-- DESCRIPTION OF THE TASK --
Output must consist only of the lines of the material below from the one with "white touring motorcycle, located" through the one with "The structure pairs", each reproduced exactly; no pictures belong in it.

-- DATA FOR THIS TASK --
● ● ● ● ●

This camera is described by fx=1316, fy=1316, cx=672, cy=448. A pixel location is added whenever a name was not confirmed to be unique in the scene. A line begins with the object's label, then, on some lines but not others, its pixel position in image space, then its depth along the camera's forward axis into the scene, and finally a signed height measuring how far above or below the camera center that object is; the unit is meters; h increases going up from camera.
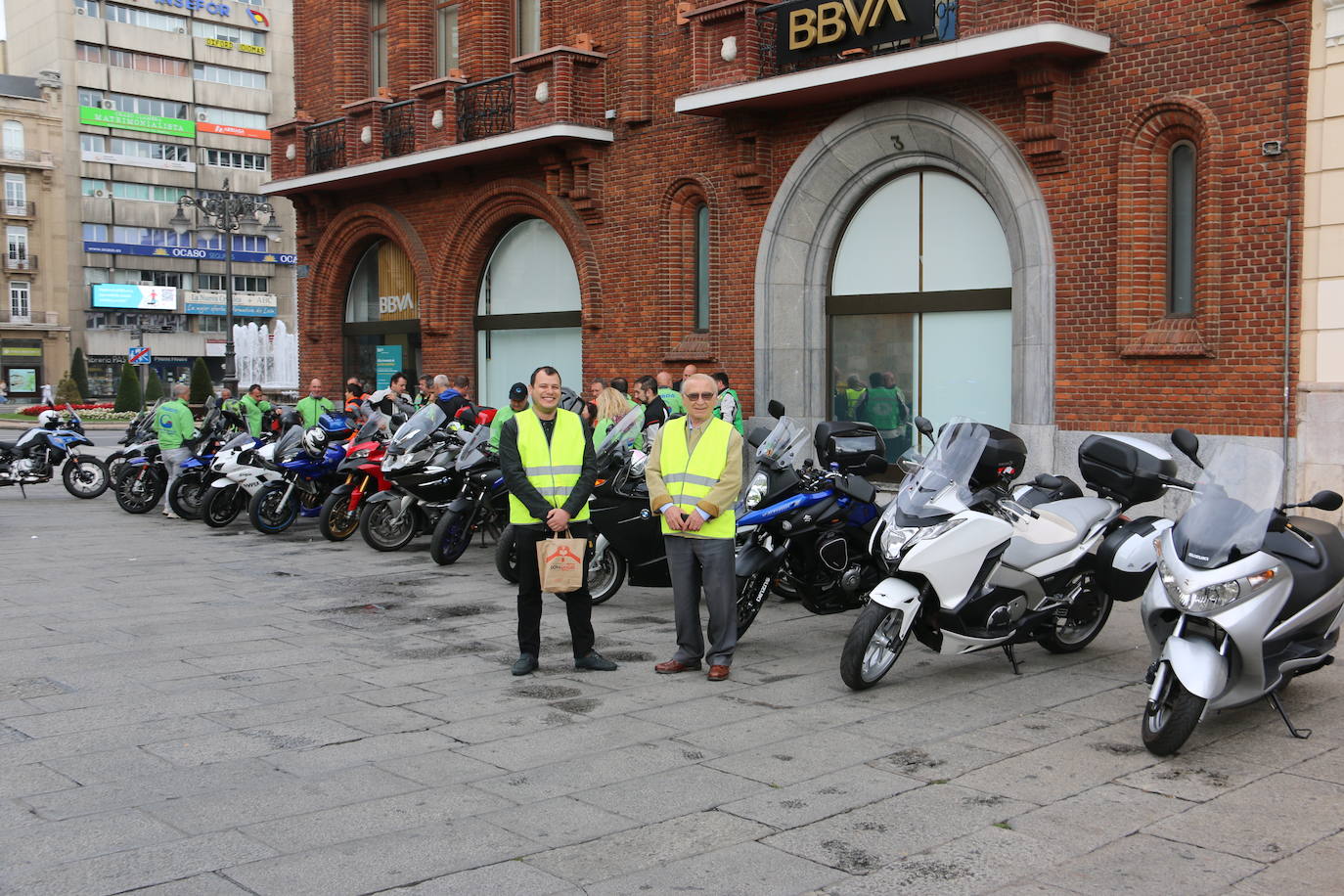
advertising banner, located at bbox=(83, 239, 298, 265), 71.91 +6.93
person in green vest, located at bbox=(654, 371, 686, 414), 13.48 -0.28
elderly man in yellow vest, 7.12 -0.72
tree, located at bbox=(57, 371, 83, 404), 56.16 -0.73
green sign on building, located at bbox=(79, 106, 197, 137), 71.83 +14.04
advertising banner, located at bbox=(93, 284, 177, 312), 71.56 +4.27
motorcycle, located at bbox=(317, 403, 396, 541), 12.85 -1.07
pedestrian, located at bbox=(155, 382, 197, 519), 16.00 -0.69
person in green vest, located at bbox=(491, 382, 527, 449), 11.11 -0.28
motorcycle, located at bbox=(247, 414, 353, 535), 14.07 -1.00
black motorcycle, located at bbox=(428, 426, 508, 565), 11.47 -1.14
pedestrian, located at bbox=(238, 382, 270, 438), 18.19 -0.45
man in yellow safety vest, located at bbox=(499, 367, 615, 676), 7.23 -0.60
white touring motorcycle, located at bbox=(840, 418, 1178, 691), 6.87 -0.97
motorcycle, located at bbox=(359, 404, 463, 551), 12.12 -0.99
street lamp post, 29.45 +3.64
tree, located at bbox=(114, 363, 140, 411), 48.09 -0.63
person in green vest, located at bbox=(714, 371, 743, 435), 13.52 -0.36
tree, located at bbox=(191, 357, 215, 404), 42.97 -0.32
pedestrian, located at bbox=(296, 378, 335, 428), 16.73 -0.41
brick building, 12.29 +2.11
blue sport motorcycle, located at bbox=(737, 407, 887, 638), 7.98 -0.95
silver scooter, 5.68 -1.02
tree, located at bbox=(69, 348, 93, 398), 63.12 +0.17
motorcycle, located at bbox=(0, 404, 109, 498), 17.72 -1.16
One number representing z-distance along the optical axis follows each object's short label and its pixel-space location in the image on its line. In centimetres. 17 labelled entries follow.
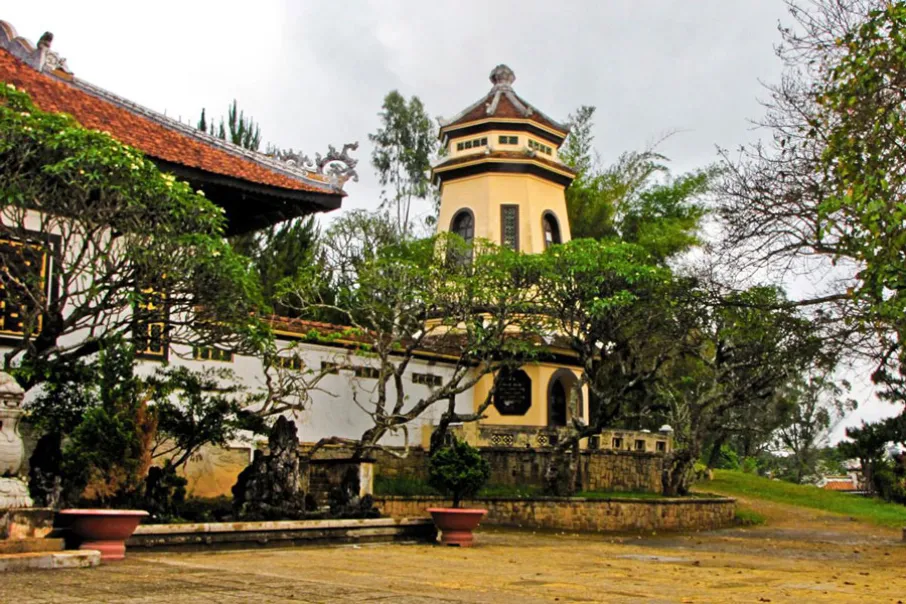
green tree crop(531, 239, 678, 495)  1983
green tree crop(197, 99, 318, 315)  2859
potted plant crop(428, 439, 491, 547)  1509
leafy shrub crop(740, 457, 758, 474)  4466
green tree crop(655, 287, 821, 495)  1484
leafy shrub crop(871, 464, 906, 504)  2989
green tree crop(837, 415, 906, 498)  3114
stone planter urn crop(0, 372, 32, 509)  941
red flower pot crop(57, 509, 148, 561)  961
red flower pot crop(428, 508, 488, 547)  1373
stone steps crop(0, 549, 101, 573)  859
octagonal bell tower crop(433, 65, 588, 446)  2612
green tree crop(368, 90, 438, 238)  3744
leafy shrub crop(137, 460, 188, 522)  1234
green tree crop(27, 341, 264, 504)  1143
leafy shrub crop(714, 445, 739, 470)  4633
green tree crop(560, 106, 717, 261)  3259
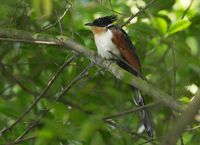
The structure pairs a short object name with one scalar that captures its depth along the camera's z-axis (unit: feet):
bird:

● ● ● ● ●

-- RESULT --
white touring motorcycle, located at bbox=(840, 418, 1178, 691), 6.87 -0.97
motorcycle, located at bbox=(359, 404, 463, 551), 12.12 -0.99
street lamp post, 29.45 +3.64
tree, located at bbox=(114, 363, 140, 411), 48.09 -0.63
person in green vest, located at bbox=(714, 371, 743, 435), 13.52 -0.36
tree, located at bbox=(191, 357, 215, 404), 42.97 -0.32
pedestrian, located at bbox=(296, 378, 335, 428), 16.73 -0.41
brick building, 12.29 +2.11
blue sport motorcycle, located at bbox=(737, 407, 887, 638), 7.98 -0.95
silver scooter, 5.68 -1.02
tree, located at bbox=(69, 348, 93, 398), 63.12 +0.17
motorcycle, located at bbox=(0, 404, 109, 498), 17.72 -1.16
One number representing z-distance along the optical axis follows each object's short label and its pixel-space location in the image on its line. In centimetres. 17 labelled entries follow.
green tree crop(531, 239, 678, 495)  1983
green tree crop(197, 99, 318, 315)  2859
potted plant crop(428, 439, 491, 547)  1509
leafy shrub crop(740, 457, 758, 474)  4466
green tree crop(655, 287, 821, 495)  1484
leafy shrub crop(871, 464, 906, 504)  2989
green tree crop(837, 415, 906, 498)  3114
stone planter urn crop(0, 372, 32, 509)  941
red flower pot crop(57, 509, 148, 561)  961
red flower pot crop(428, 508, 488, 547)  1373
stone steps crop(0, 549, 101, 573)  859
octagonal bell tower crop(433, 65, 588, 446)  2612
green tree crop(368, 90, 438, 238)  3744
leafy shrub crop(137, 460, 188, 522)  1234
green tree crop(27, 341, 264, 504)  1143
leafy shrub crop(714, 445, 739, 470)  4633
green tree crop(560, 106, 717, 261)  3259
The structure pairs a short object name with one scalar that captures its depth along the camera's z-axis (unit: feet):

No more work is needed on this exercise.